The fall and winter seasons can wreak havoc on your bar or restaurant’s patio if you’re not prepared. However, taking the right steps can ensure that it’s weatherproof before these treacherous seasons begin. We’re going to show you what you should do to make sure your outdoor dining space is prepared for the worst while looking its best.
When it comes to outdoor dining, one element that you must pay attention to is the furniture. Too many bars and restaurants buy furniture that looks good during the day but becomes a liability when a storm kicks in. What is the right kind of furniture? Well, there are a few schools of thought on the topic:
First, heavy chairs that incorporate metal and wood (especially pressure-treated wood) are a very good idea for most businesses. Not only will these items stay put during a windy day, but they can hold up to the elements very well. In fact, on the right patio, you may be able to leave them out all fall and winter if you lack the storage space.
The second popular option is wicker furniture with cushions for seating. While you will need to remove the cushions in the winter, the wicker furniture can withstand the elements while suffering little damage. For tables, you’ll want all metal or synthetic wood that is too heavy to lift or anchored for the sake of durability and security.
Many bars have a patio that is entirely open to the elements or uses umbrellas to shield their customers from sunlight and rain. While that can work if you have a small space that is easy to take down over the winter, bars with medium and large patios should consider putting up a fixed hard top cover. Not only can that give your patrons more room to sit throughout their time in the bar or restaurant, but it can contribute to better weatherproofing. Your patio surface will suffer less damage, you can leave the furniture out with confidence, and it will save your staff from having to shovel if you get snow in the winter. Although it’s not practical for every bar or restaurant, it’s still something important to consider.
Another significant way to improve the weatherproofing in your patio is to invest in the outdoor bar top and a liquor cart. A lot of bars have a place to order and receive alcohol on their patio, but not all of them are capable of handling harsh weather and temperatures. Even if you have a hard top over your patio, you must pick a sturdy, attractive bar top. There are two ways you can approach this. First, you can invest in a heavy-duty bar top that will be able to handle anything that the weather and your patrons throw at it. While stainless steel and aluminum are not likely to let you down anytime soon, it might not mesh well with your bar’s aesthetic. Synthetic wood or finished wood can stand up to damage, wetness, and wild temperature changes.
The second approach is for bars with a hard top over their bar. For these, you can utilize all the materials listed above as well as tile and granite. You’ll have a much easier time matching the bar top to the rest of your bar, and you don’t have to worry about too much direct interaction with the elements.
Another thought regarding outdoor bars is to get a quality liquor cart. That way, your bartenders can access what they need without having to leave out the liquor in the event of an unfortunate weather occurrence. Not only does that help the bar in terms of product loss, but it can also mitigate potential damage from bottles blowing over.
A significant aspect of weatherproofing a patio that is often ignored is the surface of the patio.

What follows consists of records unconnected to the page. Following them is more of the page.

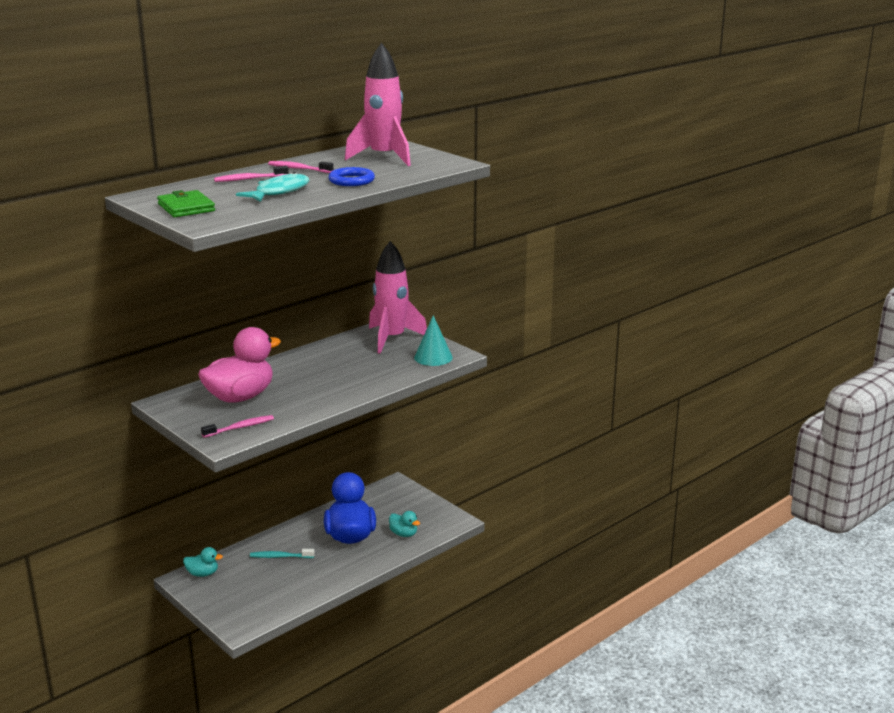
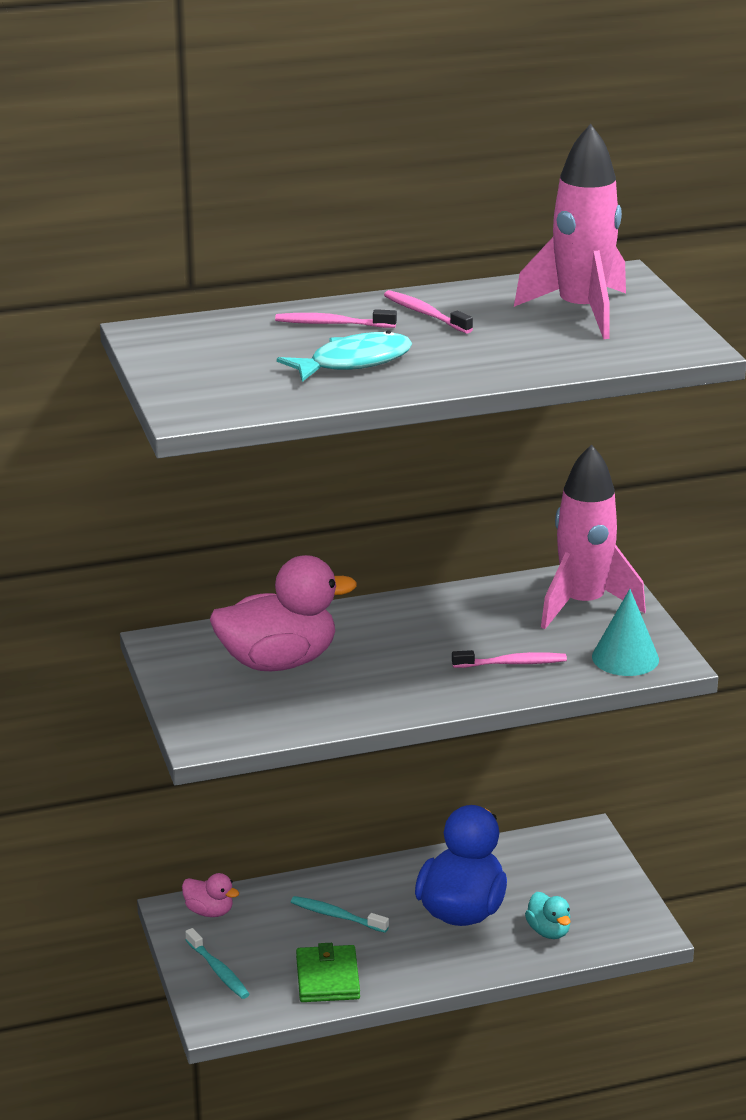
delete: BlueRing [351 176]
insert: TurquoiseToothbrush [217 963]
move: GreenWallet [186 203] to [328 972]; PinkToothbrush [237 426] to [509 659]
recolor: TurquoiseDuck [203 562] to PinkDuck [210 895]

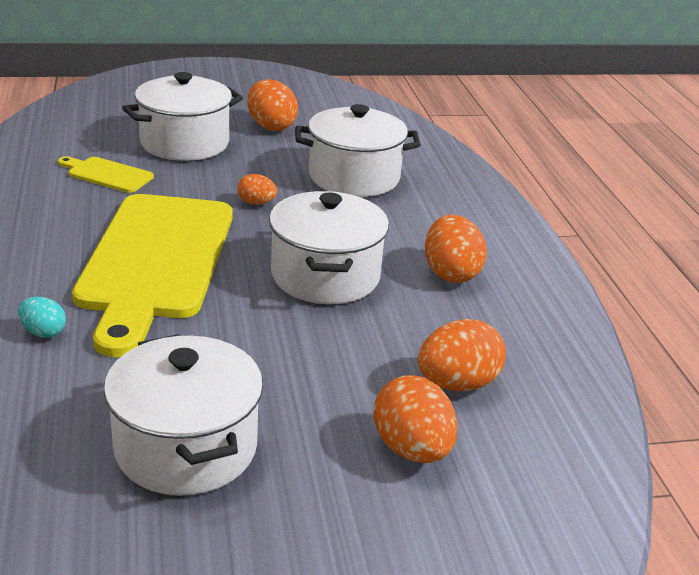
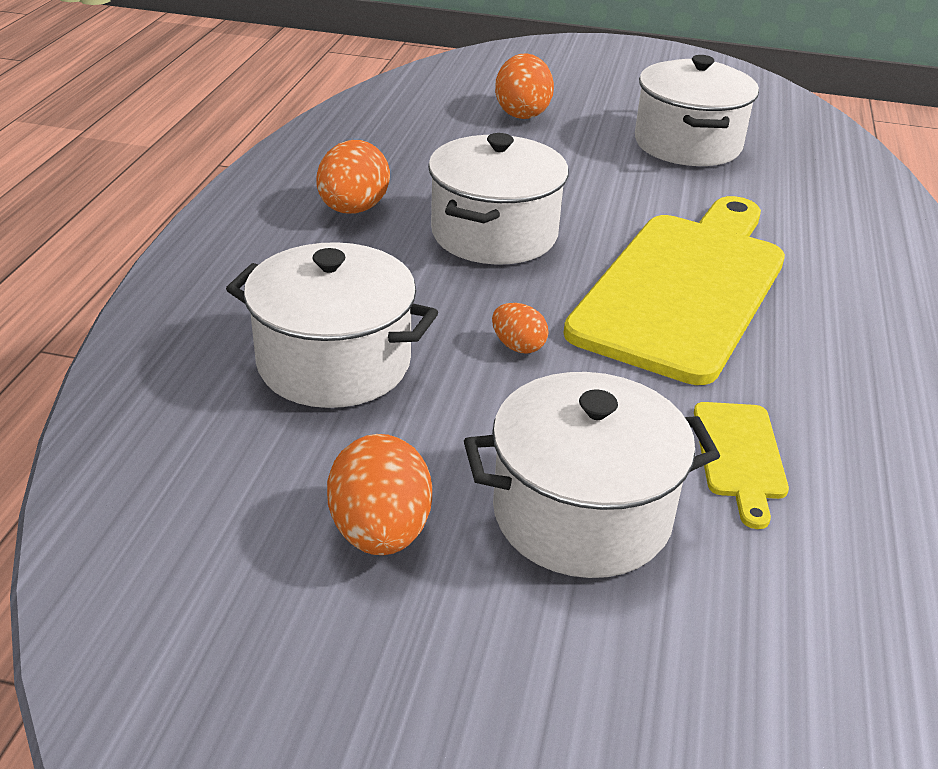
delete: TurquoiseEgg [42 317]; OrangeEgg [462 355]
rotate: YellowCuttingBoard [106 174] = [741 465] 45 degrees clockwise

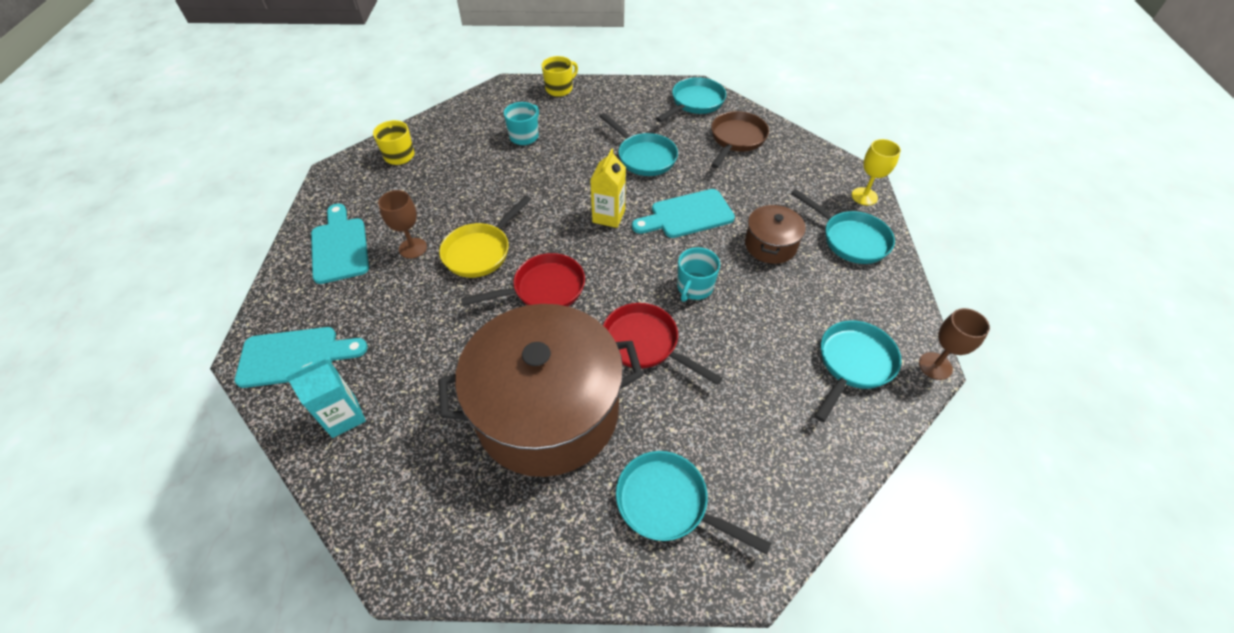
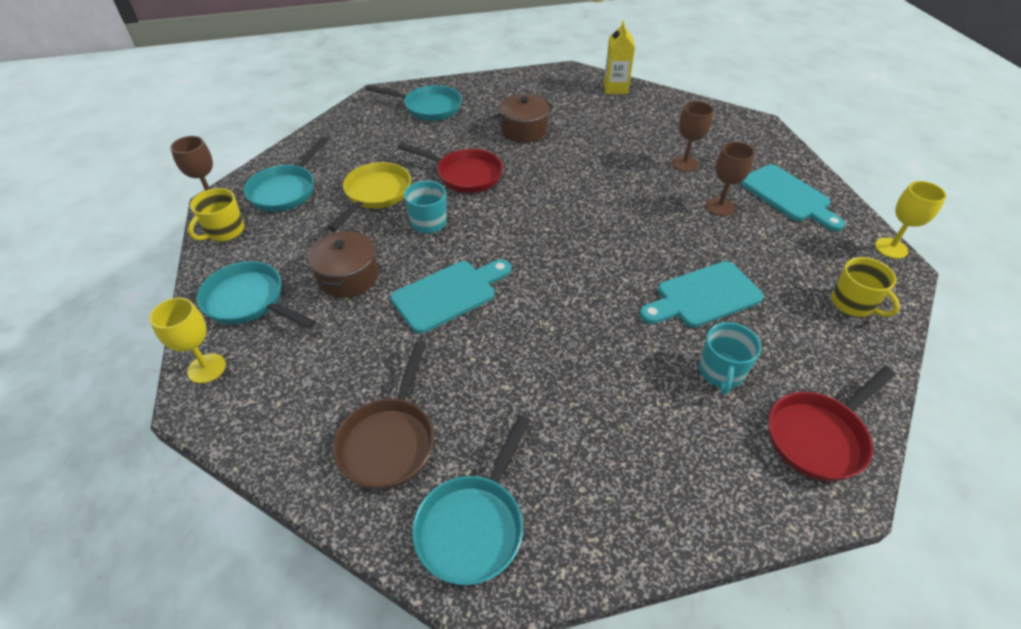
delete: TurquoiseCarton [325 398]; TurquoisePan [638 144]
insert: BrownGoblet [693 136]; YellowGoblet [910 220]
move: TurquoiseCuttingBoard [301 357] to [702 294]; YellowPan [485 236] to [369 197]; RedPan [523 279] to [831 423]; YellowMug [559 76] to [216 214]; YellowCarton [608 188] to [619 57]
resize: BrownPot [540 390] = [524 118] x0.45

Many bar owners think, “there’s concrete, what more do you want?” That’s not the best way of thinking, though. Instead, it’s a good practice to prepare your patio surface by ensuring that water doesn’t puddle on your patio. It should run off completely. Not only is that beneficial because patrons can go outside right after a rainstorm ends, but it will cut down on the appearance of ice on the patio. Water, leaves, and ice are all slipping hazards that can be cut down by using the right materials and ensuring a proper level. Also, having mats at the entry and exit of the patio to help people clean and dry their feet reduces water and snow getting tracked inside. These are minor changes, but they could save money on the bar’s insurance bill.
Weatherproofing your patio is not only about passively protecting the items on your patio. It means that you should have a plan in place and people responsible for maintaining the integrity of the patio and items on it. For example, when bad storms are in the forecast, it’s important to bring in any furniture that could blow away or become a missile. Not only will that reduce costs from losing patio sets in the storms, but it lessens the chances that your business will be struck by anything that was left outside. Metal chairs, tables, and umbrellas can slam into panes of glass and vehicles, costing your business dearly. The plan for weatherproofing your patio in the event of storms should be clearly outlined and identify which people in the building are responsible for performing each task. That is the best way to ensure the safety of the people and the bar’s property.
Getting your bar or restaurant patio ready for all seasons can require a fair amount of thought. These ideas can help you set up your patio and confidently stay ready for all kinds of weather. It’s never too early or late to do an audit on your current patio situation and get it in hand so that it’s not something you have to worry about later on.